Sinai & Gaza Direbut Israel dari Mesir, Dikembalikan ke Mesir & Palestina
Rangkuman redaksi
Perebutan 1967
Dalam Perang Enam Hari, ketika negara-negara Arab berhadapan dengan Israel, pasukan Israel meraih kemenangan gemilang, merebut wilayah besar darii Mesir yakni Semenanjung Sinai dan Jalur Gaza, merebut juga Tepi Barat dari Yordania dan merebut Dataran Tinggi Golan dari Suriah³.
Bagi Mesir, kehilangan Sinai dan Gaza bukanlah kerugian teritorial semata, tetapi juga pukulan terhadap harga diri nasional bangsa Mesir. Sejak saat itu Israel menempatkan garnisun militer dan membangun permukiman Yahudi di kedua wilayah tersebut⁴.
Mengembalikan Sinai
Setelah Perang Yom Kippur 1973, Mesir di bawah Anwar Sadat berhasil menekan Israel di medan perang. Momentum ini membuka jalan diplomasi. Dengan mediasi Presiden AS Jimmy Carter, Presiden Mesir Anwar Sadat dan PM Israel Menachem Begin menandatangani "Camp David Accords" (1978). Kesepakatan ini mencakup pengakuan Mesir atas Negara Israel dan penarikan Israel dari Semenanjung Sinai⁴.

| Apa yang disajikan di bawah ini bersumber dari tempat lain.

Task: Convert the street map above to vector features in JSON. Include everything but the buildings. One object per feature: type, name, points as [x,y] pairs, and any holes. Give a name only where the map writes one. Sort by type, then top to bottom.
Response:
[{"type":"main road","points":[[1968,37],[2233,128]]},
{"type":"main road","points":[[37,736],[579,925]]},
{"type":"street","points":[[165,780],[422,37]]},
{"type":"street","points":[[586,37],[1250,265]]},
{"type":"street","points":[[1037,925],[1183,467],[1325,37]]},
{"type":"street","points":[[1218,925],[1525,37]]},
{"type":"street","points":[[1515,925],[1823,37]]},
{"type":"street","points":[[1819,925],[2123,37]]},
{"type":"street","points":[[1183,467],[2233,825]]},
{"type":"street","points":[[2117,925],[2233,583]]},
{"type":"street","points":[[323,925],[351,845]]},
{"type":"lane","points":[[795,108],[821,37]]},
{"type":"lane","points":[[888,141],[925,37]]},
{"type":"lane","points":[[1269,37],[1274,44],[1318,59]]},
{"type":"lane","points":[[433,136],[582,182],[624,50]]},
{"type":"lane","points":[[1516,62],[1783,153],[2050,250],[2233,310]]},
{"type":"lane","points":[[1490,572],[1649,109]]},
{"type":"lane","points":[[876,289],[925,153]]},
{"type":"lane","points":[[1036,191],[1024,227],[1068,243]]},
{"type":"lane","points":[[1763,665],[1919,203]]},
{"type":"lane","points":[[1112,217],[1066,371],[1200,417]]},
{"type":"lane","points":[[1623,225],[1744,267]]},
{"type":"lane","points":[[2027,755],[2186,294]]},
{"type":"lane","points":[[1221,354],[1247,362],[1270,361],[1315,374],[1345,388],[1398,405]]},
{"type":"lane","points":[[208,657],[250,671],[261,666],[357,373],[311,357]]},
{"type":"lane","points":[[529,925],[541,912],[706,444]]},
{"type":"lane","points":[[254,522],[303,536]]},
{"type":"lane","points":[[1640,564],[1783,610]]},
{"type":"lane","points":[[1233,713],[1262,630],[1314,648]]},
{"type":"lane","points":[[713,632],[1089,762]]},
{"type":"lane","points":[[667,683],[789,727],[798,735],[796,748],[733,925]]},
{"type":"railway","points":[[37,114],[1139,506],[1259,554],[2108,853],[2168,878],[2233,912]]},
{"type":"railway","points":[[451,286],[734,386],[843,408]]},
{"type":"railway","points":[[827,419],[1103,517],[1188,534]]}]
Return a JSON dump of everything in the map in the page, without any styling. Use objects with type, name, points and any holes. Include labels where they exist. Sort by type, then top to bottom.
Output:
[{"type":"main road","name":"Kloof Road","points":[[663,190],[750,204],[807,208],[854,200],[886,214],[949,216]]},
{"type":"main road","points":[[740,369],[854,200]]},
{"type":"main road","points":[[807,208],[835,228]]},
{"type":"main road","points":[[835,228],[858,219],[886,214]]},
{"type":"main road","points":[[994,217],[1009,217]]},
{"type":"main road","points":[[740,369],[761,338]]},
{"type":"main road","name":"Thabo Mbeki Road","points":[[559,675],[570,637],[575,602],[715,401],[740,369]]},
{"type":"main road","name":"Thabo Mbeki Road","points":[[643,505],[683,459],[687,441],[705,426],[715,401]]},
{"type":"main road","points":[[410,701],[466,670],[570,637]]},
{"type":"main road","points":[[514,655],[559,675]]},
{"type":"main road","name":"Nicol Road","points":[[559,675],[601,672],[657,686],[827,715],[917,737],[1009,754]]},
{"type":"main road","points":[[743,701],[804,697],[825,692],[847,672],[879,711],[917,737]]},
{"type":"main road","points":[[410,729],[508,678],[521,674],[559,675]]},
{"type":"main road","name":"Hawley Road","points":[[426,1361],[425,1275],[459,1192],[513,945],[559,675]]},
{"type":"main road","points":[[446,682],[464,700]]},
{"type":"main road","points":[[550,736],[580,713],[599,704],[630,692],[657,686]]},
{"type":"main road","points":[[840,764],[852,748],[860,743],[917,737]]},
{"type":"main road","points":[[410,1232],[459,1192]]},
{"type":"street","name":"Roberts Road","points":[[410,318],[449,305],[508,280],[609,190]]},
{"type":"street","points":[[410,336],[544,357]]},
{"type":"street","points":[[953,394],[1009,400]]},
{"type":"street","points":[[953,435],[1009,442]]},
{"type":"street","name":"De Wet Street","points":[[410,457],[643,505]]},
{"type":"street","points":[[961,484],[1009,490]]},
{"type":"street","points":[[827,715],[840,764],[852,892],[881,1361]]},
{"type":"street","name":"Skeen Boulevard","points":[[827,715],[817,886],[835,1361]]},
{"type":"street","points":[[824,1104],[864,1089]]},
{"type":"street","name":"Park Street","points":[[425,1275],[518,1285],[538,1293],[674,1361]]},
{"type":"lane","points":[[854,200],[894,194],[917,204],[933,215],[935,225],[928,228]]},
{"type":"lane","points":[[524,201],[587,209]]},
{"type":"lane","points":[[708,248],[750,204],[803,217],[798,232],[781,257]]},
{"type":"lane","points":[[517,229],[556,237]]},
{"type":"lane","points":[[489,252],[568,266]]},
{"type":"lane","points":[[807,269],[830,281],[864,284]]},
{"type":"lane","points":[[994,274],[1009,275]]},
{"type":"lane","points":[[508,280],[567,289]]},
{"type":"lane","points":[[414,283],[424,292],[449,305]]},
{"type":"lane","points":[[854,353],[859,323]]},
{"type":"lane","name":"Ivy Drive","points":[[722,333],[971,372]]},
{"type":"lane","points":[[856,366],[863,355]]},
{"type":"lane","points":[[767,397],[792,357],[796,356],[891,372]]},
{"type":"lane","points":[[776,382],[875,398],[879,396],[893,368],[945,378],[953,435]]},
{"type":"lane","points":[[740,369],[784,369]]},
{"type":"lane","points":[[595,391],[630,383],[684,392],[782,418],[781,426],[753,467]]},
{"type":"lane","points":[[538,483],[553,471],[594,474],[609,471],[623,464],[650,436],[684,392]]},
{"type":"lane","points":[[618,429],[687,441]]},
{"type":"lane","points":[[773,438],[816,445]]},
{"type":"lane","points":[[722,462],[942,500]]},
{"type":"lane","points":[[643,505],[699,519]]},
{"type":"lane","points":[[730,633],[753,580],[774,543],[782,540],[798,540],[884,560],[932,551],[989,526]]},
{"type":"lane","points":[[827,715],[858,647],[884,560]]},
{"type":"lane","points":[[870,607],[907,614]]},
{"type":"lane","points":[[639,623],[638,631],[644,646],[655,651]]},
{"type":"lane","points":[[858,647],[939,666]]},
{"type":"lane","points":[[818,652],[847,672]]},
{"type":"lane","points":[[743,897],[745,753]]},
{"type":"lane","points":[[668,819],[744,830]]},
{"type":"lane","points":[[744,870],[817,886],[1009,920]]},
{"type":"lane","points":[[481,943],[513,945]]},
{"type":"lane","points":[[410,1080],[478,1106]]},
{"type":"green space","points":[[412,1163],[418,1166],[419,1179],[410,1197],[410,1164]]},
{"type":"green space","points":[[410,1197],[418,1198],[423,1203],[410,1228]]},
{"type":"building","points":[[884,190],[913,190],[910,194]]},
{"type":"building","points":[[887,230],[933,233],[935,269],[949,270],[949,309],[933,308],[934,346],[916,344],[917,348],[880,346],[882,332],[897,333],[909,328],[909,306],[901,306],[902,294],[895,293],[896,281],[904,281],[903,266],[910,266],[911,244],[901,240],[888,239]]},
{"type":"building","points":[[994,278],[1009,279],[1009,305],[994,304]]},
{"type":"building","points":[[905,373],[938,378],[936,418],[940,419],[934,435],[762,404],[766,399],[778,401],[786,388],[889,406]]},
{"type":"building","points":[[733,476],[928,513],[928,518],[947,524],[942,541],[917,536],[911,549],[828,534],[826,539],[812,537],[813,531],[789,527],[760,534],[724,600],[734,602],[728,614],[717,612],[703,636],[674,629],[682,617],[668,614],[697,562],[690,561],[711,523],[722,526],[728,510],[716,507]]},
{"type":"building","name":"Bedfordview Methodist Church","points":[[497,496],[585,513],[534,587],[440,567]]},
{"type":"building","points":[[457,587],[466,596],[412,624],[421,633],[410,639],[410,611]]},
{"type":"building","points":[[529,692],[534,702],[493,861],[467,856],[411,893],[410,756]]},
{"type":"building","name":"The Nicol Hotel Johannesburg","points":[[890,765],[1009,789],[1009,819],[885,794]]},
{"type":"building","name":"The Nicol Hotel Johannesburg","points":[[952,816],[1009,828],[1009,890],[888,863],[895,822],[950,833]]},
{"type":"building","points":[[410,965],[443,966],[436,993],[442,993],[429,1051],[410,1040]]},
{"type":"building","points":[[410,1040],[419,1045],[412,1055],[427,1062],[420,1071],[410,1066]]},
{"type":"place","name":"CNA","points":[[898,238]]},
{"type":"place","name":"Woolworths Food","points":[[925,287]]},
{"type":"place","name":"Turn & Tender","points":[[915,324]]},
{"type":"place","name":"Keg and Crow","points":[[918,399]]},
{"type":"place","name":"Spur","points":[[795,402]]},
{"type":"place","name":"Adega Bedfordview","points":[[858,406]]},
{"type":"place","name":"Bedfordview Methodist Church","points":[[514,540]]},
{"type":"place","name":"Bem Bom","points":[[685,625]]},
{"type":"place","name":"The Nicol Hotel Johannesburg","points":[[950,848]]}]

Proses penarikan berlangsung bertahap hingga 25 April 1982, ketika pasukan terakhir Israel keluar dan seluruh permukiman Yahudi dibongkar⁵. Maka Sinai kembali sepenuhnya ke kedaulatan Mesir, dari proses ini kemudian Mesir menjadi negara Arab pertama yang berdamai dan mengakui negara Israel⁶.
Penarikan dari Gaza
Berbeda dengan Sinai, kasus di Jalur Gaza lebih rumit Sejak 1967, Israel merebut Gaza dari Mesir dan menguasai. Jalur Gaza wilayah sempit dan padat penduduk, Israel membangun 21 permukiman Yahudi⁷. Namun muncul gelombang perlawanan rakyat Palestina yang dikenal dengan Intifada Pertama (1987–1993) dan Intifada Kedua (2000–2004), menjadikan Gaza pusat konflik⁸.
Pada 2004, PM Israel Ariel Sharon mengumumkan "Dis-engagement Plan" yakni evakuasi seluruh pemukim Yahudi dan penarikan pasukan militer dari Gaza. Pada Agustus–September 2005, sekitar 8.000 pemukim Yahudi dievakuasi dari Gaza, bangunan permukiman dihancurkan, dan pasukan militer ditarik keluar dari Gaza⁸.
Secara formal Gaza diserahkan kepada Otoritas Palestina, tetapi sejak 2007 wilayah ini dikuasai penuh oleh Hamas⁹. Israel tetap mengendalikan perbatasan, udara, dan laut Gaza. Karena itu, banyak pakar menilai Gaza masih berada dalam bentuk “pendudukan tidak langsung”¹⁰.
Dua Jalan, Dua Hasil
Perbandingan Sinai dan Gaza menunjukkan dua jalan berbeda:
Sinai → dikembalikan lewat perjanjian resmi, menghasilkan stabilitas jangka panjang.
Gaza → ditinggalkan sepihak, tanpa perjanjian, menyisakan konflik berkepanjangan.
Dari sini kita belajar bahwa perebutan wilayah bisa terjadi cepat lewat perang, tetapi pengembalian yang membawa perdamaian hanya mungkin lewat diplomasi. Sinai adalah contoh keberhasilan, sementara Gaza menjadi peringatan bahwa penarikan sepihak tanpa solusi politik, hanya membuka luka baru¹¹.
Catatan Kaki
- Michael B. Oren, Six Days of War (Oxford University Press, 2002).
- Avi Shlaim, The Iron Wall (W.W. Norton, 2001).
- Jeremy Bowen, Six Days (Simon & Schuster, 2003).
- William B. Quandt, Camp David: Peacemaking and Politics (Brookings, 1986).
- Jimmy Carter, Keeping Faith (Univ. of Arkansas Press, 1995).
- Charles Enderlin, Shattered Dreams (Other Press, 2003).
- International Crisis Group, “Disengagement and After” (2005).
- BBC News, “Israel Completes Gaza Withdrawal” (12 September 2005).
- UN, Report on Israeli Disengagement from Gaza (A/60/533, 2005).
- Rashid Khalidi, The Iron Cage (Beacon Press, 2006).
- ICJ, Advisory Opinion on the Occupied Palestinian Territory (2024).